Two Companies Roll Out Privacy Screens for ChatGPT
Sensitive corporate material is not protected in the large language model software.
The large language model AI system called ChatGPT, from the company Open AI, has seen adoption at a blinding rate. Commercial real estate, not known as living on the cutting edge of technology, has already started to employ it. For example, some apartment owners use it to generate marketing pitches or emails to prospects and residents.
But “blinding” applies in two ways. Speed, of course, but also a frequent blindness to what the software is capable of doing. There are issues like the inclination to make things up: facts, data, and sources. Or the potential for copyright infringement, as the tools have been trained on large bodies of works without having permission from all the rights owners to use the results in commercial applications.
One other major issue has been that as people use ChatGPT or the many products that connect to it for the AI processing, they are feeding material into the system. While Open AI has said that it will no longer use such data to train their system, they still hold it for at least 30 days. And intention doesn’t matter if an error or bug can leak information, such as happened in March when ChatGPT leaked conversation histories from users, according to a BBC report.
Two companies have created filters for personally identifiable information, or PPI, from customers or employees to keep it back from the AI system. This release PPI can breach data privacy laws and put a company into regulatory risk.
The first company is Private AI, which has been using machine learning (another part of AI techniques) to detect the presence of PPI like names, addresses, credit card numbers, birth dates, phone numbers, and more. The machine learning part helps the company improve over time its ability to recognize such data, even when out of databases but in documents, chats, and other freeform expressions of information.
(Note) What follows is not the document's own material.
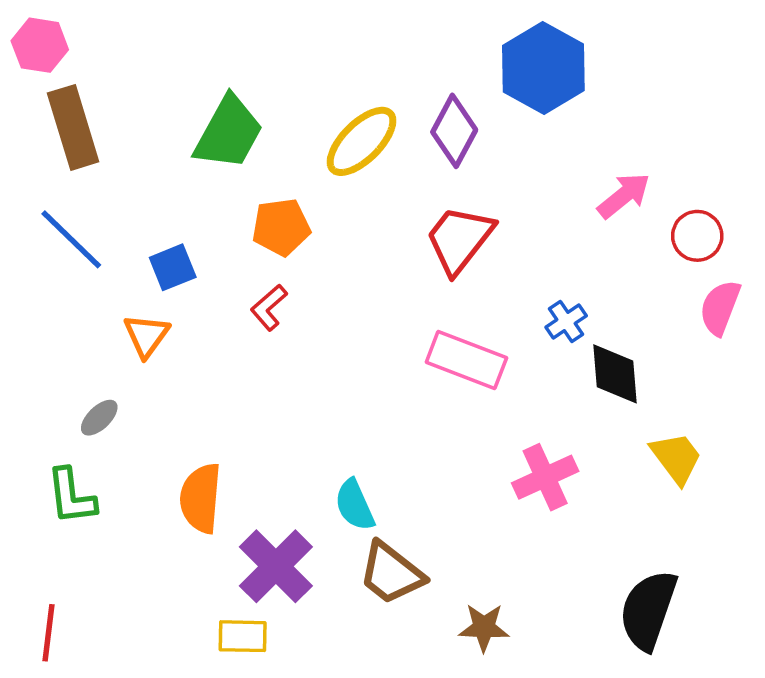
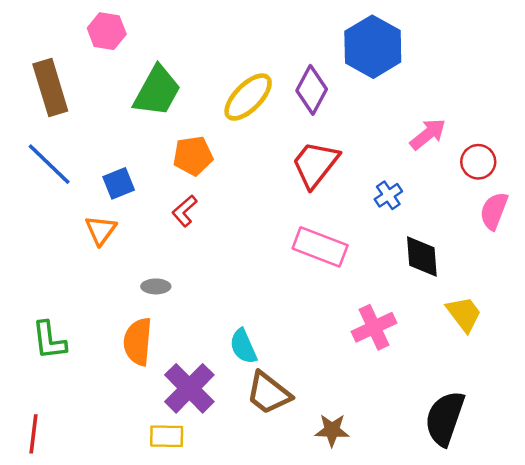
pink hexagon: (40, 45) -> (107, 31), moved
blue cross: (566, 321) -> (388, 195), moved
gray ellipse: (99, 418) -> (156, 286), moved, turned 44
Their new product is PrivateGP, written to help companies “safely leverage OpenAI’s chatbot without compromising customer or employee privacy,” according to a company press release. It redacts more than 50 types of PPI from the prompts users type to get a response from ChatGPT. When the answers come back, it reinserts the PPI.
“LLMs are not excluded from data protection laws like the GDPR, HIPAA, PCI DSS, or the CPPA,” the release quoted Patricia Thaine, Co-Founder and CEO of Private AI, as saying. “The GDPR, for example, requires companies to get consent for all uses of their users’ personal data and also comply with requests to be forgotten.” GDPR is the European data protection law. HIPAA is a U.S. law covering among other things healthcare data privacy. PCI DSS is the Payment Card Industry Data Security Standard, not a government standard but mandated by the payment card industry.
At the end of March, Cado Security announced its Masked-AI, an open-source library that developers can use to also redact PPI, storing it internally, substituting a placeholder, and then reversing the process when ChatGPT returns the result.
All well and good, and yet still insufficient for companies. Beyond PPI, companies have their own data that should remain private. PPI doesn’t include sales projections, strategic analyses, company secrets, or anything else that is proprietary and sensitive.